So, first things first, my legal name is not Bunji. I was born in Kagoshima, Japan, on the south end of the island Kyushu. Originally, my mother wanted to give me the name Benjamin. However, I’ve been told “benjo” is Japanese slang for toilet, which must have been why I soon was born—”legally”—as Jason Shang McLeod.
That name didn’t last long. In the operating room, my dad mentioned that the umbilical cord for a baby is like a bungee cord with a little human attached to the end. My mom didn’t think it was as funny as he did, but I quickly became baby Bunji—much like the name Benji (i.e. Benjamin), but with a little extra spring of uniqueness in it. It has no meaning in Japanese, no cultural rooting in my Taiwanese ethnicity, and no daredevil bungee jump that deemed me worthy of such a nickname. It’s simply my name now.
Three years after jumping into this world, I moved to Bellingham, Wash., where I lived underneath the smells of damp shade and never-ending greenery. There, I took two classes with a high school teacher who has shaped my college experience more than any other: Mr. Doud. The local legend of a physics teacher could inspire us to tackle any mathematical challenge with passionate fervor, using only a pen, whiteboard and cheesy one-liners developed over decades of classes. Because of him, I am here now in Spokane going into my fourth year of mechanical engineering and working at McKinstry.

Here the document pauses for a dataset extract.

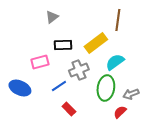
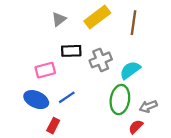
yellow rectangle: (96, 43) -> (97, 17), moved
gray cross: (79, 70) -> (101, 60), moved
blue ellipse: (20, 88) -> (36, 100), moved
red rectangle: (69, 109) -> (53, 126), moved, turned 72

At Squalicum High School in Bellingham, standard teacher mythology has it that Mr. Doud can never be wrong. During the frantic college decision season, he told me he “highly recommended” Gonzaga University, and let me tell you, the tales were true. I love it over here. Come visit Spokane and I’ll give you a four-hour tour of a Gonzaga campus you could walk across in 13 minutes—complete with a live musical performance by fellow B.L.U.E. Program blogger Jason Orr’s band. We can even finish at McKinstry’s Spokane office, which is located just across the street.
Finishing out my third year (what?!) as a mechanical engineering major and entrepreneurial leadership minor, I was—like many, many others—looking for an opportunity to stretch my academic knowledge into a professional understanding of the fields of engineering. In other words, I began searching for internships that would not just help pay rent for the summer and be something to talk about on a resume, but would also allow me to dig in and engage in a world of engineering where I didn’t know where I fit in yet, and didn’t even know what I didn’t know.
Thousands of companies offer internships for students for various reasons. Some, like mine in the summer of 2016, needed the extra office power and were willing to invest in an intern for the summer. Others are looking to invest in their future by recruiting students with high potential and skill that will bolster their respective companies in the future. McKinstry is the latter.
The first I heard of McKinstry was at my internship in the summer of 2016 when I was putting together a project proposal. One of the competing bidders was McKinstry. Fast forward to December of 2018 and my Washington State Opportunity Scholarship mentor, Sean Novak, met me over a fat Rueben sandwich in Seattle’s Capitol Hill neighborhood. This was when McKinstry came back into my mind as Sean had just been hired as part of the team.
I heard from Sean about McKinstry’s positive company culture and its emphasis on putting people first. That was only a brief fragment of our meeting together, but the image of McKinstry stuck. Later, I saw the McKinstry job posting for a mechanical design intern. It described many of the characteristics I was looking for in an internship:
- Real application of principles I had learned in the classroom,
- A mentorship feel where I could truly learn from an engineer
- A pathway to a potential job and career
- A positive culture that emphasized the human experience in a company.
Better yet, the Spokane office is located right across the street from Gonzaga, and they were hiring.
So, there you have it. I’m Bunji McLeod, I’m a mechanical design intern at McKinstry, and I will be writing for the B.L.U.E. Blog this summer.